Ein wolkenloser Himmel lädt uns ein nach Montmartre. Mit der Metro geht’s bis Pigalle. Die Mur de je t’aime (Hier liest man „Ich liebe dich“ in allen Sprachen) ist abgesperrt, aber auf dem Weg nach oben stoßen wir auf zahlreiche schöne Momente, die wir im Foto festhalten, bis man plötzlich auf den Place du Tertre stößt mit der Sicht auf die Basilika Sacré Coeur. Die Stimmung hier oben auf dem Platz und vor der Kirche lässt sich nur mit Bildern festhalten, Worte genügen dafür nicht.

Lange halten wir uns hier auf und genießen voller Dankbarkeit das Leben hier. Mit einem sehr leckeren Galette verabschieden wir uns und statten der unterhalb liegenden Moulin Rouge noch einen Besuch ab.

Unser Weg führt uns bis zu den Galeries Lafayette. Als wir ganz oben auf dem Gebäude Menschen erblicken, erinnern wir uns plötzlich daran, dass es auf dem Kaufhaus eine Aussichtsterrasse gibt. Zunächst haben wir nicht die richtige Lust hineinzugehen, da es heute ein unschlagbares Angebot gibt, alles zu 50% kaufen zu können. Dementsprechend ist der Zulauf – also Menschen über Menschen. Dann aber entschließen wir uns doch! Welcher Ausblick! Es lohnt sich!

Gefüllt geht’s nach Hause. Jeden Tag werden uns unsere kleine Wohnung und unser Stadtviertel vertrauter.

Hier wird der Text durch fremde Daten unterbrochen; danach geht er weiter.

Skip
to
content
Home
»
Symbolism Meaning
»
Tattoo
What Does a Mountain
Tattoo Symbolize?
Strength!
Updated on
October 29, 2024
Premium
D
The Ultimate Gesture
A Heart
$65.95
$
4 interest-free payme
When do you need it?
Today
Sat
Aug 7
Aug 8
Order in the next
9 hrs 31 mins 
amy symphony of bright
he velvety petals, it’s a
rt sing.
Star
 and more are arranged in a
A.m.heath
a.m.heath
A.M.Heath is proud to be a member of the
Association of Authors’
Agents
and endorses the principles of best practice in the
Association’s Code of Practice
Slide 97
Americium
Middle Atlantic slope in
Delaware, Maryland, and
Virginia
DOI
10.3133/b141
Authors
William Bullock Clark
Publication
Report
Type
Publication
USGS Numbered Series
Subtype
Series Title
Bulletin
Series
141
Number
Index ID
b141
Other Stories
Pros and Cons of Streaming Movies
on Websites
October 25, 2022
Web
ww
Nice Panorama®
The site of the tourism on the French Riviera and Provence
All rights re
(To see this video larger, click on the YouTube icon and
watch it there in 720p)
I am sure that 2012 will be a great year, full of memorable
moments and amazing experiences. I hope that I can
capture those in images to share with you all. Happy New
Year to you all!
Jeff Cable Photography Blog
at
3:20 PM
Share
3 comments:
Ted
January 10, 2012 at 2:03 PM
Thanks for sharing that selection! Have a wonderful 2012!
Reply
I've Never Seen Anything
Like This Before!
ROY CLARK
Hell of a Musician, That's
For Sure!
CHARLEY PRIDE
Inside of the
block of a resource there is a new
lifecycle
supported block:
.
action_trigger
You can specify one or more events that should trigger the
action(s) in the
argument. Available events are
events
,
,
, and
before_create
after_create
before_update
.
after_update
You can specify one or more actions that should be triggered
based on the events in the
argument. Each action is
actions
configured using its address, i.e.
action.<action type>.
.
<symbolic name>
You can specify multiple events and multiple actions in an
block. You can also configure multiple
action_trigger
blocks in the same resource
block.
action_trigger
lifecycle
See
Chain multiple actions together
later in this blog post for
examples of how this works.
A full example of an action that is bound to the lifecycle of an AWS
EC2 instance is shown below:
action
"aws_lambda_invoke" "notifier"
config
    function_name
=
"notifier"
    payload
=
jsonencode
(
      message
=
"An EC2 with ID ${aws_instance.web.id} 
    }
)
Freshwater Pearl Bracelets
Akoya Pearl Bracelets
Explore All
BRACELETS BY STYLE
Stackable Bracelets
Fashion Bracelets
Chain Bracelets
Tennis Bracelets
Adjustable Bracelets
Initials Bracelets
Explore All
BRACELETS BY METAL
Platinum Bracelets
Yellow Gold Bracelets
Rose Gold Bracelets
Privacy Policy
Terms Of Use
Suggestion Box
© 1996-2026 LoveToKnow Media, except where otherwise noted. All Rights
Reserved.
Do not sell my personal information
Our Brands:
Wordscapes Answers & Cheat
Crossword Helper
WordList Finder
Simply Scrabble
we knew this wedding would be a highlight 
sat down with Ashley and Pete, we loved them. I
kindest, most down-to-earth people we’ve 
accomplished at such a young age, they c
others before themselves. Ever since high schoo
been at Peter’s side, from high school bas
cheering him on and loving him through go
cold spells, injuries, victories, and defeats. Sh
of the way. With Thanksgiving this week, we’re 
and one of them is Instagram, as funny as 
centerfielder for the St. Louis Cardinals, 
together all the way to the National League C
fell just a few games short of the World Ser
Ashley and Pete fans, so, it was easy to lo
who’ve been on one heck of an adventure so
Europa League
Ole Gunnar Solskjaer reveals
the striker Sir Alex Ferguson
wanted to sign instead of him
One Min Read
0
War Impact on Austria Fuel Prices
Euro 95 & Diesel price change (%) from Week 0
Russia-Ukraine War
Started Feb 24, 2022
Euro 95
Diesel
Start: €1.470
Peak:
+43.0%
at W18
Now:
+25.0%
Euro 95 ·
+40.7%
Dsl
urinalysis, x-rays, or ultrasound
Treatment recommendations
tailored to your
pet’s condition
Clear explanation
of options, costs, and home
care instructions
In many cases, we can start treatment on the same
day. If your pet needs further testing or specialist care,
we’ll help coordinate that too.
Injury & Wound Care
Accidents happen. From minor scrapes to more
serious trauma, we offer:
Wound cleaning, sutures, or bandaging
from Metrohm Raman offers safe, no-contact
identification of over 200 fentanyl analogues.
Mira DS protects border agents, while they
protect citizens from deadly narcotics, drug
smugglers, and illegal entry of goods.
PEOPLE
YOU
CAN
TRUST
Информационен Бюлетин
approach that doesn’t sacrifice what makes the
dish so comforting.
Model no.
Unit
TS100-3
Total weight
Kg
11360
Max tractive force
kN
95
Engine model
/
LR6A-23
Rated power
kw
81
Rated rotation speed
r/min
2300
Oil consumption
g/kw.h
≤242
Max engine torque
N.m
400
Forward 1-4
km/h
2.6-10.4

Tag 6 Von Marais zu den Champs Elysées

Heute geht’s zum Place des Vosges ins Marais – Viertel. Es ist eines der schönsten Viertel, dessen Reiz auch die Tatsache ausmacht, dass hier zahlreiche Juden leben und man daher eine Vielzahl verschiedener besonderer Geschäfte, Bäckereien und Restaurants findet. Egon, der seine alten Winterstiefel in Paris entsorgen möchte, fällt auch sofort ein wunderbarer Laden ins Auge. Die schönen farbefrohen Schuhe behält er gleich an und fühlt sich darin sofort wohl.

Was gibt es schöneres, als auf dem Place des Vosges, der umrandet ist von schmucken Herrenhäusern, in der Sonne zu baden. Wir könnten immer nur schauen und das Leben beobachten. Auf jeden Fall stellen wir fest, wohin die Mode geht – zu weiten Hosen und langen Mänteln. Wie immer schick die Französinnen und oftmals schon ohne Strümpfe.

Einige Stationen mit der Metro und wir sind auf den Champs Elysées. Auch wenn es bestimmte Labels und Läden auch anderswo in der Stadt gibt, man kauft letztendlich hier: Eine Levi’s Jeans im modernen Look und einen Pandora Charme. Vor dem neu eröffneten Louis Vuitton Geschäft stehen die Leute Schlange.

Wir haben den Eindruck, dass die Zeit rast, als wir zurück in unsere Ferienwohnung kommen.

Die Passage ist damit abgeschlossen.